(EXCERPTED PASSAGE):
***
Posted by Rasheed Eldin in Proggies, Queer Muslims.

An anonymous posting on the MuslimGayMen group illustrates the importance to some people of finding "scholarly" voices that will massage their desires and assure them that their choices are legitimate Islamically. Excerpt:


I'm a gay, Muslim male in my late 20s. I follow, respect and admire the work of such wonderful people as Daayiee Abdullah, Amina Wadud, Muhsin Hendricks, Kecia Ali, Siraj Kugle etc. I myself have become quite spiritually alienated from Islam for various reasons, but I am by no means hostile to `Islam' anymore. The `Islam' I am hostile to is the one that, for years, made me feel horrible about myself and made me live in fear of being myself.

It's been such a huge relief to discover the works of these people I've mentioned, because they give me another option of Islam. But I guess there are just some things that are more difficult to recover, for example, my spiritual connection to Islam. I consider myself a re-constructed Muslim. One who doesn't need to believe this faith is superior to any other. One who believes that in essence, any belief system that makes a person strive to be unconditionally kind and loving must be a good one. I'm a Muslim who could as well be a Christian, a Buddhist, a Jew, or even an agnostic, but who remains Muslim by choice.

But I still struggle with many things. I live in an extremely conservative, homophobic and predominantly Muslim environment. There is an encroaching fundamentalism that scares me, too. I'm actually comfortable being in my own skin as a gay Muslim man now, but I fear for my life if anyone were to find out that I'm gay. It's funny – the more I learn to accept myself as a gay Muslim, the more pronounced the threats around me seem to grow.
***
(THE DATA):
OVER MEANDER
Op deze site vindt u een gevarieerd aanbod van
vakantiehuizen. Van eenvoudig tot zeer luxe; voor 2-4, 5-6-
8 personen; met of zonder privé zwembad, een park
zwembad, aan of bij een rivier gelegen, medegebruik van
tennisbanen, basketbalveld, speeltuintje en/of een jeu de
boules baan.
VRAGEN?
***
(INSTRUCTIONS):
- a) In the posting, replace "late 20s" with "early 30s" and give the text between "An anonymous posting" and "of being myself.", inclusive.
- b) Rewrite the paragraph of the posting that begins "But I still struggle with many things" as a short bulleted list that keeps its main facts.
The entries are separate material from the posting.

(ANSWERS FOR THE TASKS):
- a)
An anonymous posting on the MuslimGayMen group illustrates the importance to some people of finding "scholarly" voices that will massage their desires and assure them that their choices are legitimate Islamically. Excerpt:


I'm a gay, Muslim male in my early 30s. I follow, respect and admire the work of such wonderful people as Daayiee Abdullah, Amina Wadud, Muhsin Hendricks, Kecia Ali, Siraj Kugle etc. I myself have become quite spiritually alienated from Islam for various reasons, but I am by no means hostile to `Islam' anymore. The `Islam' I am hostile to is the one that, for years, made me feel horrible about myself and made me live in fear of being myself.

- b)
- I still struggle with many things.
- I live in an extremely conservative, homophobic and predominantly Muslim environment.
- An encroaching fundamentalism scares me.
- I am now comfortable in my own skin as a gay Muslim man, but I fear for my life if anyone were to find out that I'm gay.
- The more I learn to accept myself as a gay Muslim, the more pronounced the threats around me seem to grow.